The translation from in-memory to byte sequence is called encoding/serialization/marshalling. Going from byte sequence to in-memory is called decoding/parsing/deserialization/unmarshalling.

JSON, XML are now the standard but are textual, verbose and therefore large. Binary encoding libraries such as Thrift and Protocol Buffers (protobuf) can decrease the size. Both require a schema describing the encoded payload and include a code generation tool that takes the schema definition and produces classes that implement the schema in different programming languages.

For example, a JSON payload like this:

{
"userName": "kbbgl",
"id": 1337,
"clubs": ["Boca Juniors", "Arsenal"]
}
message Person {
required string user_name = 1;
optional int64 id = 2;
repeated string clubs = 3;
}

Apache Avro actually has the best compression.

Schema Evolution

As schemas change, we need to make sure to maintain compatibility.

  • We can make changes to field names but not tags (1, 2, 3).
  • We can add new fields to the schema by giving it a new tag. You cannot make it a required field though. It needs to be optional or have a default value.
  • We can remove a field only if it's optional and you cannot reuse the same tag number.

Modes of Data Flow

To send some data to another process which you don't share memory with, such as sending data over a network to write it to a file, we need to encode it as a sequence of bytes. The most common ways for how data flows between processes is using databases, service calls and async message passing.

In case of databases, the process that writes to the database encodes the data and the process that reads from the database decodes it.

In case of service calls, the most common way is to use clients and servers using REST. Services expose an application-specific API that only allows outputs and inputs predetermined by the business logic.

RPCs are also popular and work on the idea that network requests and local function calls are similar (which they are not). gRPC is a popular RPC and builds on the Protocol Buffers implementation. gRPC supports streams, a call consists of not just one request/response but a series of them over time. RPCs are mostly used for communication within microservices running on the same system network.

Asynchronous message-passing systems are somewhere between databases and RPCs. A client request (a message) is delivered to another process passing through a message broker/queue. The sender doesn't wait for the message to be delivered. Message brokers have one process, the publisher, send a message to a name queue or topic, and the broker ensures that the message is delivered to one or more consumers/subscribers.

Using a message queue is more reliable than RPCs.

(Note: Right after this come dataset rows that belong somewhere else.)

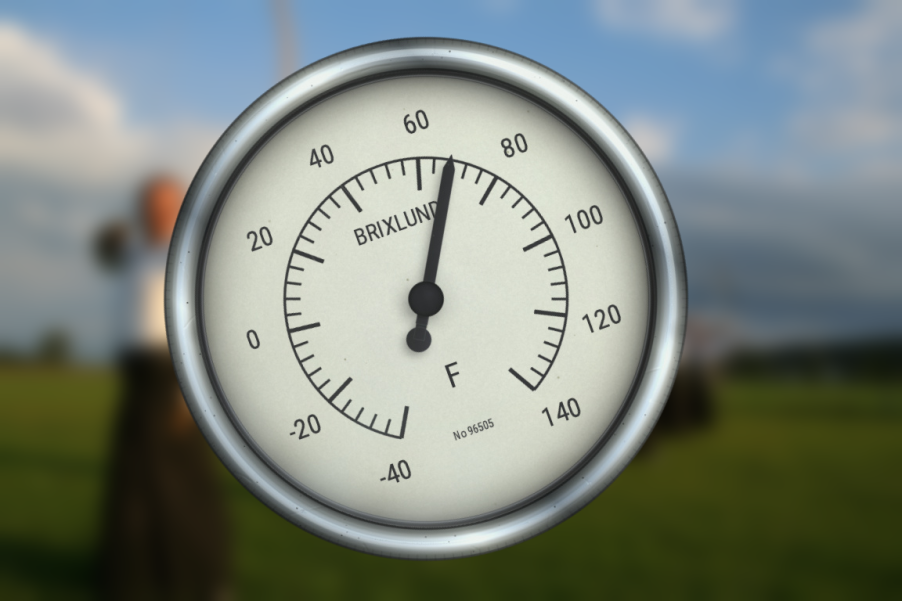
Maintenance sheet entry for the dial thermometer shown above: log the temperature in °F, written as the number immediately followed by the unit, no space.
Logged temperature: 68°F
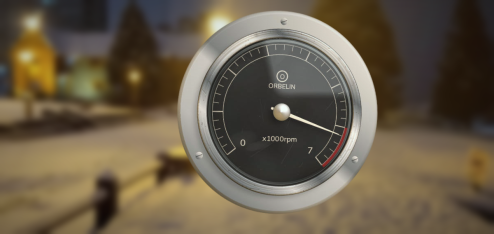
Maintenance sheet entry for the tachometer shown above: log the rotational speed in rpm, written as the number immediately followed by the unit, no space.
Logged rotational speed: 6200rpm
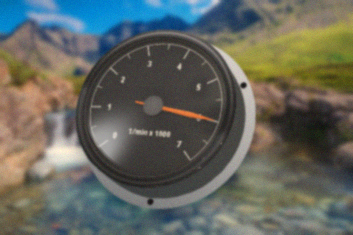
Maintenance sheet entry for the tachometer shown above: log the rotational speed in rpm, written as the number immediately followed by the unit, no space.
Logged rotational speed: 6000rpm
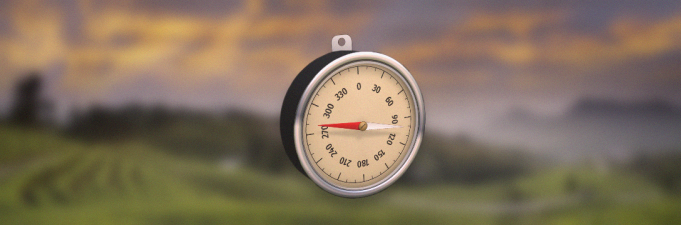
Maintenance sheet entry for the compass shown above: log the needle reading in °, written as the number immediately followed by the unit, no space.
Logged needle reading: 280°
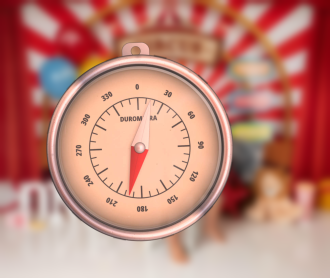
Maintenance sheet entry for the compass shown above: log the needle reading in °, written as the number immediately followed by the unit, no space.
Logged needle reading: 195°
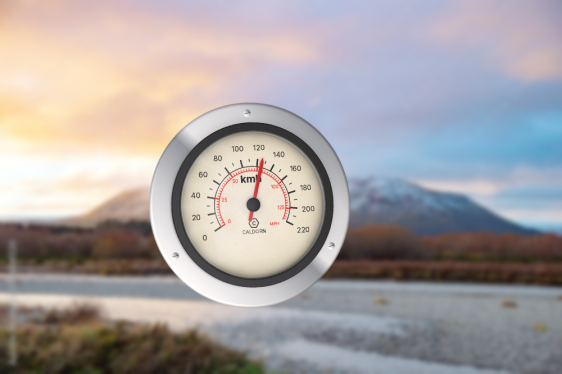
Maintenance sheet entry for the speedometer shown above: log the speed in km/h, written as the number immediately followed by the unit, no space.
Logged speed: 125km/h
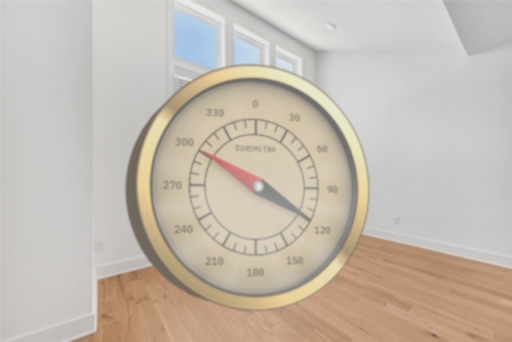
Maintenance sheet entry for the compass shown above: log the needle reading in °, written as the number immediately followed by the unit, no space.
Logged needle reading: 300°
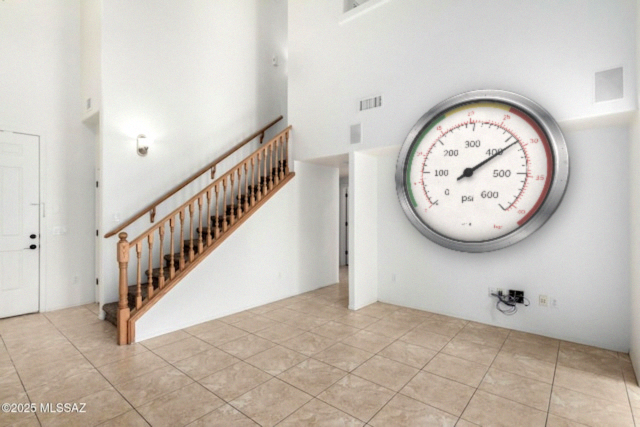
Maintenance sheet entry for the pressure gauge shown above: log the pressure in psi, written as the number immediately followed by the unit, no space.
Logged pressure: 420psi
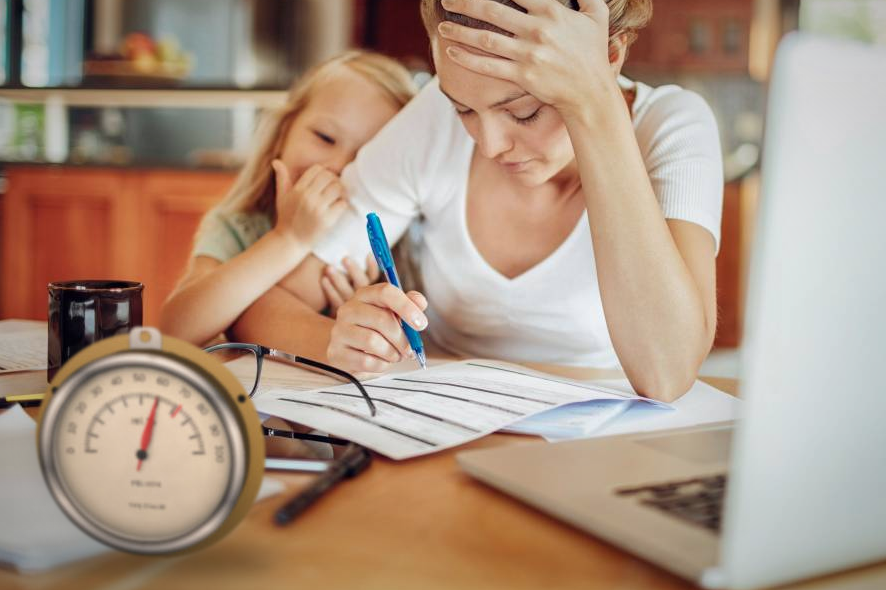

The actor model is a design pattern for concurrency in a single process. Actors are usually an instance of the system which has some logic and state within it and it communicates with other actors by sending/receiving async messages. In this case, there's no need to encode and decode the messages since it's an IPC. There's also the distributed actor framework where the actors are spread across different nodes so the messages are encoded/decoded before and after the message is sent over the network.